Aroma kertas dari ruang fotokopi berpadu dengan wangi parfum mahasiswa yang lalu-lalang dan desing samar pendingin ruangan yang bekerja keras. 

Namun, di ujung lorong lantai tiga, di depan sebuah pintu kayu solid dengan plakat kuningan bertuliskan Dr. Adrian Mahesa, S.E., M.B.A., udara terasa lebih dingin dan tipis. Seolah-olah gravitasi di area itu bekerja dua kali lebih kuat, menekan bahu dan membuat nafas menjadi lebih berat.

Dara Prameswari merasakan tekanan itu di setiap tarikan napasnya. Sambil memeluk map berisi draf Bab 1 dan 2 skripsinya, ia bersandar di dinding, menunggu pintu itu terbuka. Sudah lima belas menit ia di sana. 
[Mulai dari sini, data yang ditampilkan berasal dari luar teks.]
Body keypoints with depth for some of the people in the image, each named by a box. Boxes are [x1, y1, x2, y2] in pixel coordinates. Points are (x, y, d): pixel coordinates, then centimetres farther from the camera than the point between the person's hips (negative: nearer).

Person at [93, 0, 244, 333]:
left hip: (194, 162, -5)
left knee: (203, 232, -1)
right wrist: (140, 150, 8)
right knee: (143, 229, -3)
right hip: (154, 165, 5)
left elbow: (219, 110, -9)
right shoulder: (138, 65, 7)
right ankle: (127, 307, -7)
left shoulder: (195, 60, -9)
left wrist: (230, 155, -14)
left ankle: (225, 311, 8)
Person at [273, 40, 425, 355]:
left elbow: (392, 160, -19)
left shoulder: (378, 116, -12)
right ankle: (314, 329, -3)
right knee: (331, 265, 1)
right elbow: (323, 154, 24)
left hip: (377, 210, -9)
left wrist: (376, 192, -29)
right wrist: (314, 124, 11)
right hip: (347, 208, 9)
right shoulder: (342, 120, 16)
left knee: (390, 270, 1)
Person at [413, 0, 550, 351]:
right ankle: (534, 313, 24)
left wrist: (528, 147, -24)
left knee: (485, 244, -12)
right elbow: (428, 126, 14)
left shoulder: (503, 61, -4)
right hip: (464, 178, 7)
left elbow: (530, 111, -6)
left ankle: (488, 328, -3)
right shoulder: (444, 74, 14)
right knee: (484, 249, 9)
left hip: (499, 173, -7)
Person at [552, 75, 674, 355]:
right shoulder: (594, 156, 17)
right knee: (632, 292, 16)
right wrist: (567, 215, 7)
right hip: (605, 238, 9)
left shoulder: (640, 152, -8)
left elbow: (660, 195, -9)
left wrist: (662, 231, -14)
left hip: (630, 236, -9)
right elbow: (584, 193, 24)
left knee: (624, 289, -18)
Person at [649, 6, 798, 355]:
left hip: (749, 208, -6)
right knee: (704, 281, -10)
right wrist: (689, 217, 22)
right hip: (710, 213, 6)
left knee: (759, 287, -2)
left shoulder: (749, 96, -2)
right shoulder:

Bukan karena Dr. Adrian terlambat, tapi karena Dara sengaja datang lebih awal untuk mempersiapkan mentalnya. Menghadapi Dr. Adrian Mahesa dalam sesi bimbingan adalah ujian yang lebih berat daripada menghadapi ujian akhir semester itu sendiri.

Dosen muda itu adalah sebuah legenda kampus. Bukan karena prestasi internasionalnya yang sering terpampang di situs web fakultas, melainkan karena auranya yang nyaris beku. Cerdas, tentu. Tampan, tak perlu diperdebatkan. 

Tapi dinginnya melampaui kutub utara. Tatapannya setajam pisau bedah, mampu membedah argumen terlemah dalam skripsi mahasiswa dari jarak sepuluh meter. Ia tidak pernah tersenyum, setidaknya tidak ada yang pernah mengakuinya secara resmi. 

Dan yang paling penting, ia membangun tembok setinggi Himalaya antara dirinya dan mahasiswa. Tidak ada basa-basi juga tidak ada toleransi untuk kemalasan, dan sama sekali tidak ada celah untuk digoda.

Pintu di depannya berderit terbuka, menampilkan seorang mahasiswa lain yang keluar dengan wajah pucat pasi, seolah baru saja melihat hantu. Mahasiswa itu mengangguk singkat pada Dara, sebuah isyarat solidaritas antar pejuang, lalu bergegas pergi.

Sebuah suara bariton yang dalam dan tanpa emosi sama sekali terdengar dari dalam. "Dara Prameswari."

Dara menarik napas dalam-dalam sebelum melangkah masuk. Ruangan itu persis kayak pemiliknya. Rapi, minimalis, dan dingin. Hanya ada rak buku yang tersusun sempurna, meja kayu besar yang kosong kecuali laptop, cangkir kopi hitam, dan tumpukan kertas yang tersusun presisi. Adrian sendiri duduk di kursi kulitnya yang tinggi, duduknya tegap banget, menatap layar laptop seolah Dara belum ada di sana.

Ia mengenakan kemeja biru tua yang lengannya digulung hingga siku, memperlihatkan jam tangan perak yang elegan dan lengan yang kokoh. Rambut hitamnya disisir rapi ke belakang, dan garis rahangnya yang tegas kayak pahatan patung. Dara harus mengakui, rumor tentang ketampanannya sama sekali enggak dilebih-lebihkan.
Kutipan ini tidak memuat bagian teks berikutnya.